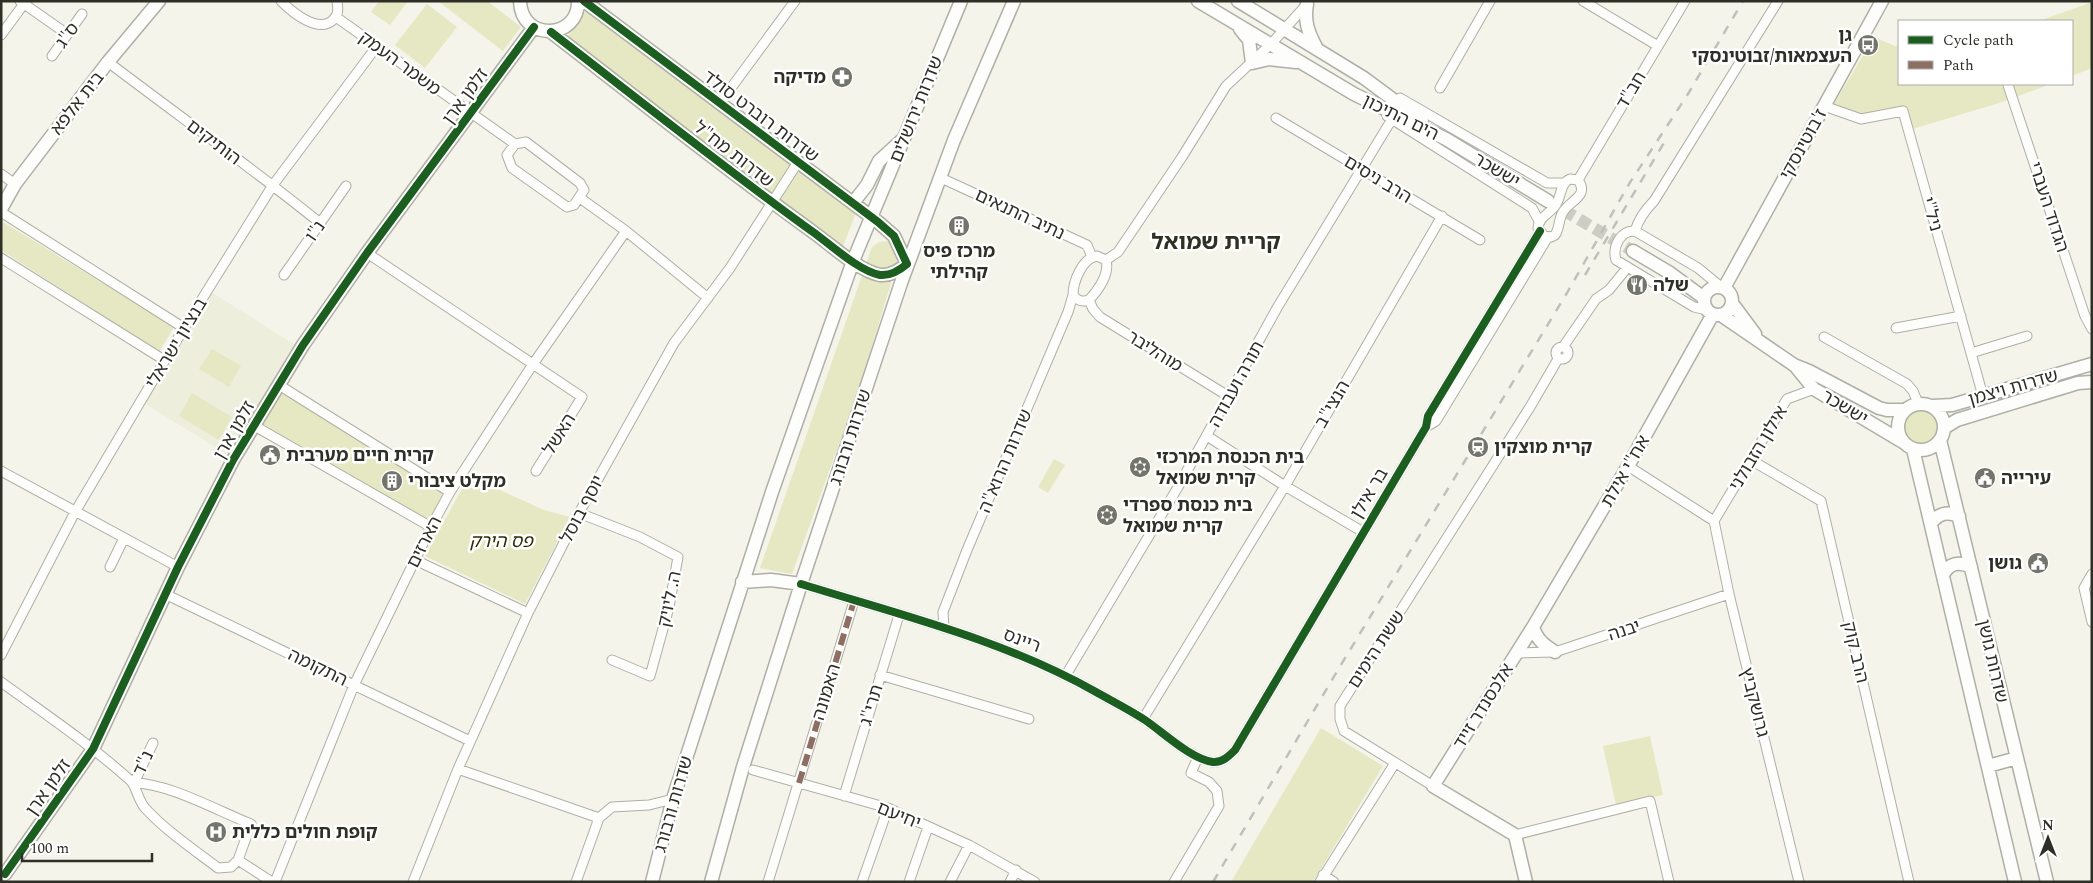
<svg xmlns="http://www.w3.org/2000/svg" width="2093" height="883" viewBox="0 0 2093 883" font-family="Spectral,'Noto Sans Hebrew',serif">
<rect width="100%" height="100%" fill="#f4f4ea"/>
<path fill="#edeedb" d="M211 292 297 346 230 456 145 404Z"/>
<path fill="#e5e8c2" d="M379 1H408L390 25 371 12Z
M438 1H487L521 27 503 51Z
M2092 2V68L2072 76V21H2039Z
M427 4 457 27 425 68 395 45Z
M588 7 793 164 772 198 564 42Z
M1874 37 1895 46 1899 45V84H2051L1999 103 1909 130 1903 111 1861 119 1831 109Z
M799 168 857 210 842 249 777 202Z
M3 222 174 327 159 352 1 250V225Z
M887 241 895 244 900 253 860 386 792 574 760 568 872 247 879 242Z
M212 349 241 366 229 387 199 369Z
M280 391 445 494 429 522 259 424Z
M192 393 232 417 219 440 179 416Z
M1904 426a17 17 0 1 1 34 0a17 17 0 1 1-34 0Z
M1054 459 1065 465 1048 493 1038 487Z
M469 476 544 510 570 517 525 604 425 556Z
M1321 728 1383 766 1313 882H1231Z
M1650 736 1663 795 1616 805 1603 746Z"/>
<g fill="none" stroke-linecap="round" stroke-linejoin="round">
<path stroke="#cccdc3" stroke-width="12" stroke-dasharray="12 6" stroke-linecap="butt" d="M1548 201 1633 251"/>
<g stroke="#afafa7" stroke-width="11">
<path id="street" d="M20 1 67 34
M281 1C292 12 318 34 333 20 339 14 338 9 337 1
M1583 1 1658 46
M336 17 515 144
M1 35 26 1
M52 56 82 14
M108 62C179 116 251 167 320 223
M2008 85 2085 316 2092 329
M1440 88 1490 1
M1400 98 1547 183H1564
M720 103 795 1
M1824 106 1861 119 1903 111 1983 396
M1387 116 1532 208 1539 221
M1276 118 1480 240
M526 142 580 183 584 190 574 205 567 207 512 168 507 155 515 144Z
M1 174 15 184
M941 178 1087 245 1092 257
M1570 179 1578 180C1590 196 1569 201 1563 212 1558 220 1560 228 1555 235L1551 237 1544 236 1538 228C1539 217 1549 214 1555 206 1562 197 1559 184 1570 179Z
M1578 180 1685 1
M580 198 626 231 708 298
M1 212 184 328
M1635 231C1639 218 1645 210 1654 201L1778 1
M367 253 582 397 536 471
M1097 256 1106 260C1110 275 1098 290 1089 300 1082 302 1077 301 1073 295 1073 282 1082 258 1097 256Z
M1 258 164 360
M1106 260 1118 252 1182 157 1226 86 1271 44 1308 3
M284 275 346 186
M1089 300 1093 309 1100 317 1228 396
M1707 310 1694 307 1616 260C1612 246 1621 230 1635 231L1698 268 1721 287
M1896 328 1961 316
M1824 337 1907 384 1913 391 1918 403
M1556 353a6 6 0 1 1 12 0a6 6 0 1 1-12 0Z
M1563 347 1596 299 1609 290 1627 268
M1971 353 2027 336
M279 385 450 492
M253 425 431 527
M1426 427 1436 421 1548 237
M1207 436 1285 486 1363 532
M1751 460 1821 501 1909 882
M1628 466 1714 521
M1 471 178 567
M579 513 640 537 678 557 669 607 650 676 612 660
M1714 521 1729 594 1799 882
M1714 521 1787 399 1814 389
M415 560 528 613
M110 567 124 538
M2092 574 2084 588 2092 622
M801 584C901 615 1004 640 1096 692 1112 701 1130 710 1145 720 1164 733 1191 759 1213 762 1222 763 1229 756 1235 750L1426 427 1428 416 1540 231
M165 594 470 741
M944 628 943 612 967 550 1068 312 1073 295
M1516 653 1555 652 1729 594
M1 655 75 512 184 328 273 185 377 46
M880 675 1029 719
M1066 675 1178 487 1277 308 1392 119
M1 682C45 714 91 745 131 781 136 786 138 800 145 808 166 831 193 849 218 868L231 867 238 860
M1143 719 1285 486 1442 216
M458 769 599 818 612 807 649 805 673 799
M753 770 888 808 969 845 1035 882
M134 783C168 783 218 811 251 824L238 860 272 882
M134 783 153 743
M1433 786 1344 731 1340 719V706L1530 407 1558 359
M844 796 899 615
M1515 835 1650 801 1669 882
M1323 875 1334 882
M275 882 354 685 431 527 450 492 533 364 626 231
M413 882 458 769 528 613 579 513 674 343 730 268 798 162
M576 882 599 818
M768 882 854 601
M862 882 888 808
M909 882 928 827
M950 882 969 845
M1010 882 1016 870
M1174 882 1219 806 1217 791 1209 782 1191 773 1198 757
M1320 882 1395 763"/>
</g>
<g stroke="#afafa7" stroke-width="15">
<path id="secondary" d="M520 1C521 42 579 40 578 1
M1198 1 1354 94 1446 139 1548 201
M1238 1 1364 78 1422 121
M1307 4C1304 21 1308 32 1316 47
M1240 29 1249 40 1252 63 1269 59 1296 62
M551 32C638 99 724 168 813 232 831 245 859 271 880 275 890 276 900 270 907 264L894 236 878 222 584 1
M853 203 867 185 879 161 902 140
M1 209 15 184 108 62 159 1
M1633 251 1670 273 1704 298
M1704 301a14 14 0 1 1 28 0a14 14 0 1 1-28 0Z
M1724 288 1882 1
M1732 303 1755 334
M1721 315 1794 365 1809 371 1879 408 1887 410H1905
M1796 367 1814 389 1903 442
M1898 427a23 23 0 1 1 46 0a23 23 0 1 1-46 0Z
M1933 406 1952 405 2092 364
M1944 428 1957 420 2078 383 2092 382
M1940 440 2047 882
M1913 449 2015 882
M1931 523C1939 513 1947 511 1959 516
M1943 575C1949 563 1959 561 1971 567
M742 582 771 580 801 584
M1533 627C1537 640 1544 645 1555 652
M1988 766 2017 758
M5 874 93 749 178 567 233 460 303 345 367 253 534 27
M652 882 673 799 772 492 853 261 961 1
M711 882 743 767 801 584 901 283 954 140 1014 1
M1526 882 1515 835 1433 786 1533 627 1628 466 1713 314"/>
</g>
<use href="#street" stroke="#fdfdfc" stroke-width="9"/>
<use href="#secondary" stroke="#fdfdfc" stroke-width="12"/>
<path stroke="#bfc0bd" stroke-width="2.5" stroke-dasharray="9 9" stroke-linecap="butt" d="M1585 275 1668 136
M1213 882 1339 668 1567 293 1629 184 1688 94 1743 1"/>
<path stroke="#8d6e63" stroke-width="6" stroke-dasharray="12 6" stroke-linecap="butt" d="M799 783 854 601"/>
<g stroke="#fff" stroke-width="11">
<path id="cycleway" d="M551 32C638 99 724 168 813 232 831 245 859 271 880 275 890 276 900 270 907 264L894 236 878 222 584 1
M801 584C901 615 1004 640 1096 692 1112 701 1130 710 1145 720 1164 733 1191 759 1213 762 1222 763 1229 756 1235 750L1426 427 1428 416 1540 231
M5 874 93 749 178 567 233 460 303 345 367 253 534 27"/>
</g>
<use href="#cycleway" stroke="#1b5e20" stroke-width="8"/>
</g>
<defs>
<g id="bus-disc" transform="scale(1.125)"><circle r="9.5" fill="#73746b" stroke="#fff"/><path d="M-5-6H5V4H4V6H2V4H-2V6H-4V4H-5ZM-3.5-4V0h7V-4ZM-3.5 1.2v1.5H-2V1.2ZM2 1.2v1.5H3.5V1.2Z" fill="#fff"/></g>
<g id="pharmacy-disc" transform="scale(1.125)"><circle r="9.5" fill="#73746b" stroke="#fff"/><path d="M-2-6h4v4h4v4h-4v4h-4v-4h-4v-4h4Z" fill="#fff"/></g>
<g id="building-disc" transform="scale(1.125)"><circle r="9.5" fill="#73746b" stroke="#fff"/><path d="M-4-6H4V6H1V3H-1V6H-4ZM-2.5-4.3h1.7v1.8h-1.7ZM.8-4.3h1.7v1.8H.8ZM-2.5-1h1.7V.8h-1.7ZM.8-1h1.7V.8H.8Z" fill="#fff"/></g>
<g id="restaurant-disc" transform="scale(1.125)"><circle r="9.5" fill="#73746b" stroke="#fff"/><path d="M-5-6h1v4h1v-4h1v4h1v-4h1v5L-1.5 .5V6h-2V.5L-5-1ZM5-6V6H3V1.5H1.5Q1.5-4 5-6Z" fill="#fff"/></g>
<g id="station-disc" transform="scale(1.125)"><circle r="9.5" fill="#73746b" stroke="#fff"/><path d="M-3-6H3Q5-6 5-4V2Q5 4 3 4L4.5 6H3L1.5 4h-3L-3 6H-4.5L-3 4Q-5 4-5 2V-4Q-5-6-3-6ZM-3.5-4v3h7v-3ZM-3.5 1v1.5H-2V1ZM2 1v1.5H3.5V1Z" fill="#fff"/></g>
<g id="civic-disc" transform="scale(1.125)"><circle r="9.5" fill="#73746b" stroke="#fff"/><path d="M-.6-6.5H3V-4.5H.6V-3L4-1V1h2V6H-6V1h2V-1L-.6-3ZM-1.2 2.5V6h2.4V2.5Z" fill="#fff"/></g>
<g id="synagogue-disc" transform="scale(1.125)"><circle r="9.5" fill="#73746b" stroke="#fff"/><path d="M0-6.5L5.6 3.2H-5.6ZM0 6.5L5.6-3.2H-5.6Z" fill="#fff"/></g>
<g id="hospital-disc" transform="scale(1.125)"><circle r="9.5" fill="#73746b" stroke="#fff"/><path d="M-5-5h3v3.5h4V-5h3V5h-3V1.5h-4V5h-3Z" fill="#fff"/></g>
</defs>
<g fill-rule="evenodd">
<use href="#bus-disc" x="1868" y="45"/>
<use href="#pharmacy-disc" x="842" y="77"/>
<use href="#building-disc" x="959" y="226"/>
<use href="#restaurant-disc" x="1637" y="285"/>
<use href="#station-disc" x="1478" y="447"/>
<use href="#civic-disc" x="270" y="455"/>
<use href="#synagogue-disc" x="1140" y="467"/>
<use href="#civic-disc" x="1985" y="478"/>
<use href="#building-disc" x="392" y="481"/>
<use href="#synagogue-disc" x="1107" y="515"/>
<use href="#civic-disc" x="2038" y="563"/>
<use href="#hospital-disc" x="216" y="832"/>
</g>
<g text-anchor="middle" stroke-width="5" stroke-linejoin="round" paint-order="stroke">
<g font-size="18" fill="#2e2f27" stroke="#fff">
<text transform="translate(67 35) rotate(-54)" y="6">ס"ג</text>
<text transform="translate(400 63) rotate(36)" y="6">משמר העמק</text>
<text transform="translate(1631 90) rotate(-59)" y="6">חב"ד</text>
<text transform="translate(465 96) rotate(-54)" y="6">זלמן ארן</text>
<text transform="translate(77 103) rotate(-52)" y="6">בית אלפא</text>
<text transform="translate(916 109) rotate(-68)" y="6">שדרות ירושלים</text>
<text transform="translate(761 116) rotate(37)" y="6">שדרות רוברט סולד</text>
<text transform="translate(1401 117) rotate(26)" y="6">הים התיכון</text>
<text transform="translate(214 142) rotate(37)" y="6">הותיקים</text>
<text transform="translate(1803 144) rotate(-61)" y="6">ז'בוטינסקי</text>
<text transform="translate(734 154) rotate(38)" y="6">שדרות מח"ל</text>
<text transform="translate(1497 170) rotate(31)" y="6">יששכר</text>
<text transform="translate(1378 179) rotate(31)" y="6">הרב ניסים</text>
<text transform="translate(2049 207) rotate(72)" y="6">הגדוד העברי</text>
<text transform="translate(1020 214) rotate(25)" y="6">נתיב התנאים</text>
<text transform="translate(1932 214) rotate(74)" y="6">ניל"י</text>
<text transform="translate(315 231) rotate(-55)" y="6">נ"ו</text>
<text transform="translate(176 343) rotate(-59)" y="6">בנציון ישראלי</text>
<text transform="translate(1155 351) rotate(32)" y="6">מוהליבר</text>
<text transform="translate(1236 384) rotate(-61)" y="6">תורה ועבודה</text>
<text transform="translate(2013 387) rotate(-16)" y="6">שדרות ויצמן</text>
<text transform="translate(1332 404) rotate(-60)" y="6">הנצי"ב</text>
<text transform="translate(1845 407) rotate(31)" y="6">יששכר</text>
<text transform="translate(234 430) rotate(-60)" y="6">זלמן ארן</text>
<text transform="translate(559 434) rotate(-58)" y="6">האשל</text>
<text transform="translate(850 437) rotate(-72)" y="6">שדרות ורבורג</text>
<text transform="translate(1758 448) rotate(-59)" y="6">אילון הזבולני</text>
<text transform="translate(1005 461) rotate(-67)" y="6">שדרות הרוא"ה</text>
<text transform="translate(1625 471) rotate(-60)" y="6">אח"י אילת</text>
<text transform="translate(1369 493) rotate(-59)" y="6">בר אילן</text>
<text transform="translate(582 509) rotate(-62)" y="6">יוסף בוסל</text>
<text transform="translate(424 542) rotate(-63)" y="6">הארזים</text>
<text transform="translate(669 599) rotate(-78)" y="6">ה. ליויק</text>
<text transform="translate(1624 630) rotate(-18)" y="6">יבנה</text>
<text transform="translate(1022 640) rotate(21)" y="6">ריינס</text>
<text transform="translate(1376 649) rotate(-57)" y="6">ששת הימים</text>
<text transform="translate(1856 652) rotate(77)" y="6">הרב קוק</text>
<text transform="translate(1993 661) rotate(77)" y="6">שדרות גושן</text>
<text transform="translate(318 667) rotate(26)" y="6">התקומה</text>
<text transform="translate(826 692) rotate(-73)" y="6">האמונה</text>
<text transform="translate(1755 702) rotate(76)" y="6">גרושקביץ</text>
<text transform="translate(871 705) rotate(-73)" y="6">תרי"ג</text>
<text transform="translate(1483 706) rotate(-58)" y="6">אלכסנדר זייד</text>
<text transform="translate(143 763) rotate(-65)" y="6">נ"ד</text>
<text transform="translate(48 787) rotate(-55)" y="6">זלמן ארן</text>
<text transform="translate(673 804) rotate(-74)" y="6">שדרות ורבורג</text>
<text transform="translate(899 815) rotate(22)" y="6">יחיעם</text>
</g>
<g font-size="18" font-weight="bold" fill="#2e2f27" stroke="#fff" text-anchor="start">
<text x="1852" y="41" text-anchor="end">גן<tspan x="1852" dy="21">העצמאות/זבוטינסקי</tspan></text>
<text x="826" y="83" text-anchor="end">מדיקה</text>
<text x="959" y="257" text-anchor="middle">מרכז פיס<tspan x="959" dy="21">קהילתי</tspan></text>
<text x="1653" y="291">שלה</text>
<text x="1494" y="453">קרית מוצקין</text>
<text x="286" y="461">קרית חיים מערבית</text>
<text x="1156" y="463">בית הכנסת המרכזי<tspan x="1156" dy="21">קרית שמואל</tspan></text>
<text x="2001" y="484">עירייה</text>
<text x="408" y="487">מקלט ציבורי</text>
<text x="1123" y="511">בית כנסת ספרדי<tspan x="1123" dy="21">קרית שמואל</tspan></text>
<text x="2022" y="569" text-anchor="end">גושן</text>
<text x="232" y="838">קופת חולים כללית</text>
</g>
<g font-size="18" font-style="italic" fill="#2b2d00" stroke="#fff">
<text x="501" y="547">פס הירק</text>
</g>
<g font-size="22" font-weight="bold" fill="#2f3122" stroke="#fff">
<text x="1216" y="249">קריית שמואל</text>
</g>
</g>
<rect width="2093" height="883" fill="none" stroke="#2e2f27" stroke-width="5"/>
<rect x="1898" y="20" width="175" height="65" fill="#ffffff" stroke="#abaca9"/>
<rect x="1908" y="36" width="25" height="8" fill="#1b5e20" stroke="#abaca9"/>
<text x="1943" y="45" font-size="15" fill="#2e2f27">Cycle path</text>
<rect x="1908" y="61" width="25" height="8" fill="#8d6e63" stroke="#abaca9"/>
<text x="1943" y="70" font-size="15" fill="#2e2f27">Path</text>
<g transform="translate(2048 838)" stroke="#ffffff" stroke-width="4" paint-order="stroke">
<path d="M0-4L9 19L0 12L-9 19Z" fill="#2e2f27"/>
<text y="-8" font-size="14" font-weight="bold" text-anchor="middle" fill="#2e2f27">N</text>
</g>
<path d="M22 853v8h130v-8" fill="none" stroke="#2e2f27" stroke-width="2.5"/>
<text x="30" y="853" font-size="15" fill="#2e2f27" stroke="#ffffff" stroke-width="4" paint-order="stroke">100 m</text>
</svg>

________________

TASK DESCRIPTION: For every line of the data above that contains "round", copy that line.

RESULT OF THIS EXERCISE:
<g fill="none" stroke-linecap="round" stroke-linejoin="round">
<g text-anchor="middle" stroke-width="5" stroke-linejoin="round" paint-order="stroke">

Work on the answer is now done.